We were both in jazz bands. I was actually a trombone player. Curtis was so far ahead of me in high school. I was a classical piano player, sort of into classic rock, and when I was getting into jazz, Curtis was the one who took me under his wing and showed me the records I had to check out. He showed me the ropes, and we started trying to hang out with some of the University of Manitoba jazz students, even though we were annoying high-school kids.
What was the concept behind this album?
One thing I think a lot of musicians found, especially early in the pandemic, I found the inspiration to write new music was really hard to come by. There was something about being stuck and not being able to play live and see my band. I found I was a lot more drawn to developing new arrangements of existing music. Curtis and I really loved a lot of the same kind of ’60s music that isn’t American songbook. We get a lot of the standards, but there are a lot of really great Black composers from the ’60s like Joe Henderson and Woody Shaw, and a lot of their tunes don’t really get the attention they deserve. I was looking at what I had in my apartment — some nice synths, a Fender Rhodes — and I thought I’d try a synthy, modern jazz take on some of these ’60s tunes that I love. The first one we did was Black Narcissus. I would mostly finish the song without drums, and then I would send it to Curtis. I think it was really fun for him because drummers are so used to being the first thing. When things are getting layered, drums are usually first. I think it was fun for Curtis to get to play to a mostly finished track. He got to listen to my solo three or four times and react to it. I think it ends up sounding like we’re playing together. There’s some interaction, even though nothing was actually played at the same time.
Was there ever any back-and-forth?
Definitely. Generally, he would send me three or four groove ideas, and we would debate them and settle on an approach. He’d send me a four-bar loop of that, and then I’d do the blowing over those loops, and then he’d do the final drum take against the finished keyboard audio.
You’re also learning technology at the same time as you’re being creative. Was that an exciting process?
I think for a lot of people, Covid is about learning new things. For me, that’s been music production and baking. We’re putting out a four-song EP and I mixed it myself. It’s interesting. Mixing and baking are kind of similar. You’ve got all your ingredients and you’re putting it together and hopefully it sounds like a cohesive whole at the end of it.
What are you baking? Bread? Pastries?
Purely guilty pleasures. Cinnamon buns, cookies, that kind of stuff. I haven’t gotten into anything good for me, that’s for sure.
Are you sharing them, or are they just for you?
I actually am using it as an excuse to get out of the house and see people. A couple of times, I’ve gone on a bit of a tour to different friends’ houses and dropped stuff off. You’ve got to make up reasons to get out of the house sometimes these days.
What’s the genesis of the name Jester Champwick?
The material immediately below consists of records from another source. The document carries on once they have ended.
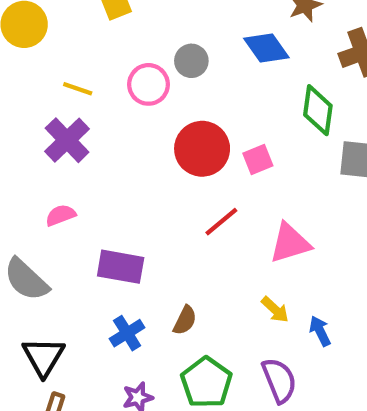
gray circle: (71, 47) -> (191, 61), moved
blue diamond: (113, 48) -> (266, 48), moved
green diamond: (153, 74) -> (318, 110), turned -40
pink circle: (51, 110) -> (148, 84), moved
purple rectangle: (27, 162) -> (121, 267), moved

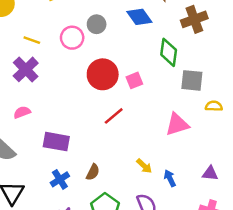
pink triangle: (290, 243) -> (177, 124), moved

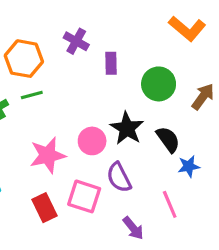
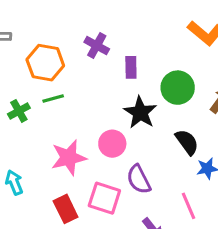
black star: (127, 128) -> (140, 112), moved

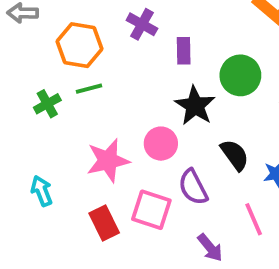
black semicircle: (187, 142) -> (235, 155), moved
One of the main reasons that we communicate with each other is through Simpsons references. We’re both… over-the-top Simpsons fans. If you’re hanging out with us, we can descend into quoting the show back and forth and pretending like it’s a normal conversation. It can get pretty annoying. Anyway, I wanted the name to be a Simpsons reference that is subtle enough that most people wouldn’t know and would just sound like a person’s name. There’s a deep-cut, one-episode-only character on The Simpsons named Chester Lampwick. So I thought, if we made it Jester Champwick, it’s “J” and “C” like Joel and Curtis. So yeah, a lot went into that.
Illusion of Grandeur, is that a Junior Cook composition?
It’s on a Junior Cook record, and that’s the only version of it as far as I know. But in the liner notes, they credit the song to Larry Willis, the pianist. I mainly know him as the pianist on some really great Jackie McLean recordings like Let Freedom Ring. It’s an amazing tune and more people need to know about this song.
This interview has been edited and condensed.